Which script? Why do you think this is the case?


Note this line from above:

When the first task runs on a remote platform, Cylc will copy across various files that the remote jobs might need, e.g. the bin/ directory.

If you are relying on Cylc’s remote installation to install your file, then you need to ensure that your file exists before Cylc attempts to install the workflow onto the remote platform. This happens when the first task is submitted to that platform.


Have you had a look at the “broadcast” solution above? If this fits your requirement it’s a much cleaner solution than writing the variables to a file.

Broadcast doesn’t work in this case because all the env vars produced by the script are computed in a non trivial matter.

I think what I need to do is add an initial remote task that runs the init_dyn_vars.py that creates the file. It is only needed by a couple of tasks. I suppose I could also run it as part of the tasks themselves, but I want to avoid duplication if I can.

I don’t think the complexity of the computation should pose a barrier to using cylc broadcast.

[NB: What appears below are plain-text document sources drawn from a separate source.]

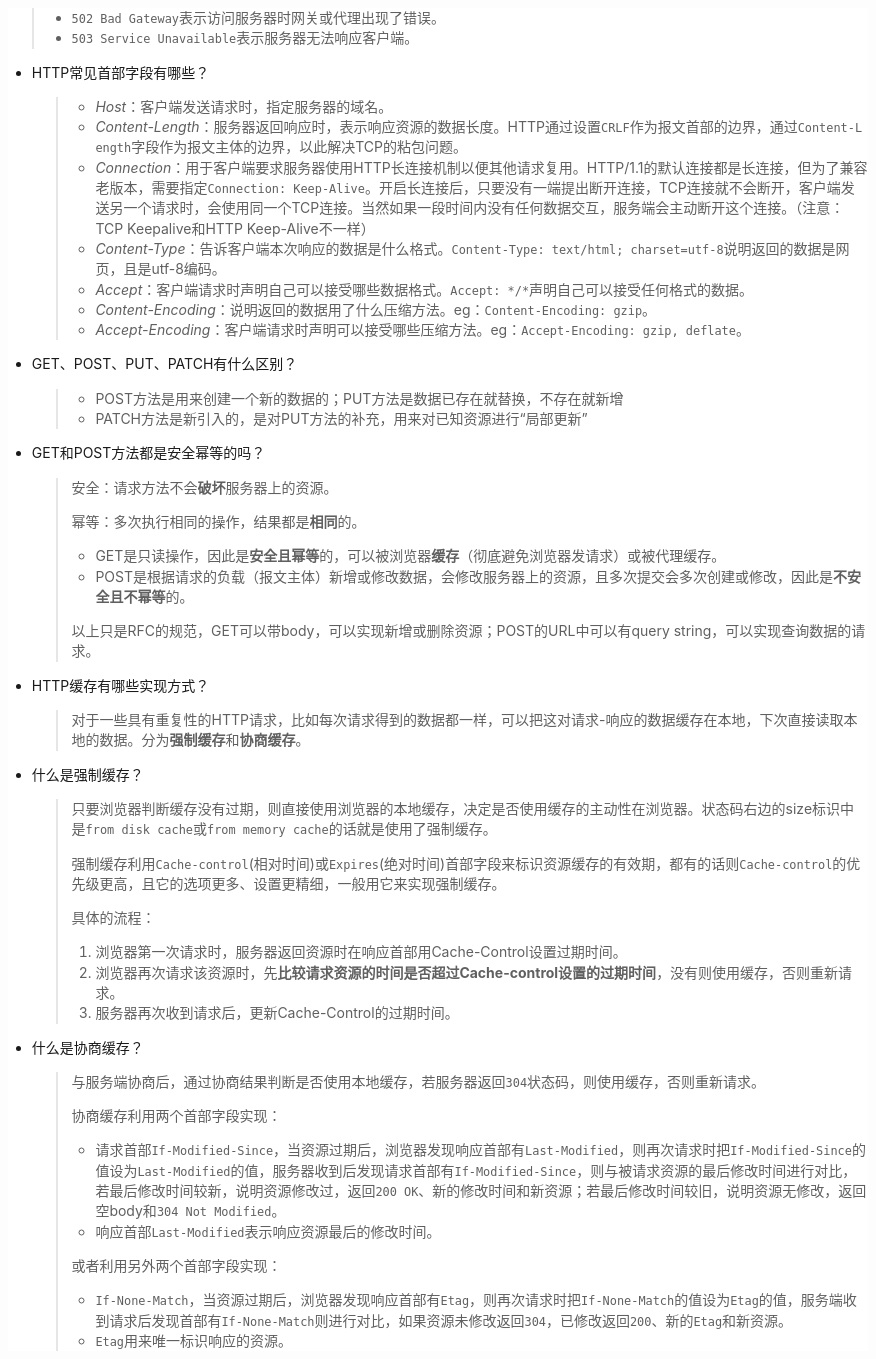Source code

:  >   - `502 Bad Gateway`表示访问服务器时网关或代理出现了错误。
  >   - `503 Service Unavailable`表示服务器无法响应客户端。

- HTTP常见首部字段有哪些？

  > - *Host*：客户端发送请求时，指定服务器的域名。
  > - *Content-Length*：服务器返回响应时，表示响应资源的数据长度。HTTP通过设置`CRLF`作为报文首部的边界，通过`Content-Length`字段作为报文主体的边界，以此解决TCP的粘包问题。
  > - *Connection*：用于客户端要求服务器使用HTTP长连接机制以便其他请求复用。HTTP/1.1的默认连接都是长连接，但为了兼容老版本，需要指定`Connection: Keep-Alive`。开启长连接后，只要没有一端提出断开连接，TCP连接就不会断开，客户端发送另一个请求时，会使用同一个TCP连接。当然如果一段时间内没有任何数据交互，服务端会主动断开这个连接。（注意：TCP Keepalive和HTTP Keep-Alive不一样）
  > - *Content-Type*：告诉客户端本次响应的数据是什么格式。`Content-Type: text/html; charset=utf-8`说明返回的数据是网页，且是utf-8编码。
  > - *Accept*：客户端请求时声明自己可以接受哪些数据格式。`Accept: */*`声明自己可以接受任何格式的数据。
  > - *Content-Encoding*：说明返回的数据用了什么压缩方法。eg：`Content-Encoding: gzip`。
  > - *Accept-Encoding*：客户端请求时声明可以接受哪些压缩方法。eg：`Accept-Encoding: gzip, deflate`。

- GET、POST、PUT、PATCH有什么区别？

  > - POST方法是用来创建一个新的数据的；PUT方法是数据已存在就替换，不存在就新增
  > - PATCH方法是新引入的，是对PUT方法的补充，用来对已知资源进行“局部更新”

- GET和POST方法都是安全幂等的吗？

  > 安全：请求方法不会**破坏**服务器上的资源。
  >
  > 幂等：多次执行相同的操作，结果都是**相同**的。
  >
  > - GET是只读操作，因此是**安全且幂等**的，可以被浏览器**缓存**（彻底避免浏览器发请求）或被代理缓存。
  > - POST是根据请求的负载（报文主体）新增或修改数据，会修改服务器上的资源，且多次提交会多次创建或修改，因此是**不安全且不幂等**的。
  >
  > 以上只是RFC的规范，GET可以带body，可以实现新增或删除资源；POST的URL中可以有query string，可以实现查询数据的请求。

- HTTP缓存有哪些实现方式？

  > 对于一些具有重复性的HTTP请求，比如每次请求得到的数据都一样，可以把这对请求-响应的数据缓存在本地，下次直接读取本地的数据。分为**强制缓存**和**协商缓存**。

- 什么是强制缓存？

  > 只要浏览器判断缓存没有过期，则直接使用浏览器的本地缓存，决定是否使用缓存的主动性在浏览器。状态码右边的size标识中是`from disk cache`或`from memory cache`的话就是使用了强制缓存。
  >
  > 强制缓存利用`Cache-control`(相对时间)或`Expires`(绝对时间)首部字段来标识资源缓存的有效期，都有的话则`Cache-control`的优先级更高，且它的选项更多、设置更精细，一般用它来实现强制缓存。
  >
  > 具体的流程：
  >
  > 1. 浏览器第一次请求时，服务器返回资源时在响应首部用Cache-Control设置过期时间。
  > 2. 浏览器再次请求该资源时，先**比较请求资源的时间是否超过Cache-control设置的过期时间**，没有则使用缓存，否则重新请求。
  > 3. 服务器再次收到请求后，更新Cache-Control的过期时间。

- 什么是协商缓存？

  > 与服务端协商后，通过协商结果判断是否使用本地缓存，若服务器返回`304`状态码，则使用缓存，否则重新请求。
  >
  > 协商缓存利用两个首部字段实现：
  >
  > - 请求首部`If-Modified-Since`，当资源过期后，浏览器发现响应首部有`Last-Modified`，则再次请求时把`If-Modified-Since`的值设为`Last-Modified`的值，服务器收到后发现请求首部有`If-Modified-Since`，则与被请求资源的最后修改时间进行对比，若最后修改时间较新，说明资源修改过，返回`200 OK`、新的修改时间和新资源；若最后修改时间较旧，说明资源无修改，返回空body和`304 Not Modified`。
  > - 响应首部`Last-Modified`表示响应资源最后的修改时间。
  >
  > 或者利用另外两个首部字段实现：
  >
  > - `If-None-Match`，当资源过期后，浏览器发现响应首部有`Etag`，则再次请求时把`If-None-Match`的值设为`Etag`的值，服务端收到请求后发现首部有`If-None-Match`则进行对比，如果资源未修改返回`304`，已修改返回`200`、新的`Etag`和新资源。
  > - `Etag`用来唯一标识响应的资源。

You can even build the cylc broadcast command from within your Python script if it helps e.g:

# untested

workflow_id = os.environ['CYLC_WORKFLOW_ID']
cmd = ['cylc', 'broadcast', workflow_id]

for key, value in compute_env():
    cmd.extend(['-s', f'[environment]{key}={value}'])

call(cmd)

Alternatively, the cylc broadcast command can use “broadcast files” which use Cylc format which will be a very similar format to the Bash environment files your script is currently generating.

Example broadcast file:

[environment]
  AAA=42
  BBB=true
  CCC=abcdef

Then issue the broadcast like so:

cylc broadcast <workflow> -p <cycle> -n <namespace> -F broadcast_file.cylc

Thanx for all these ideas. Once we have this workflow working, I plan to do some serious refactoring leveraging as many cylc’s capabilities, including broadcasting. Right now we need to get a working workflow to test against the shell script driven operational one, and the devil is in the environment variables…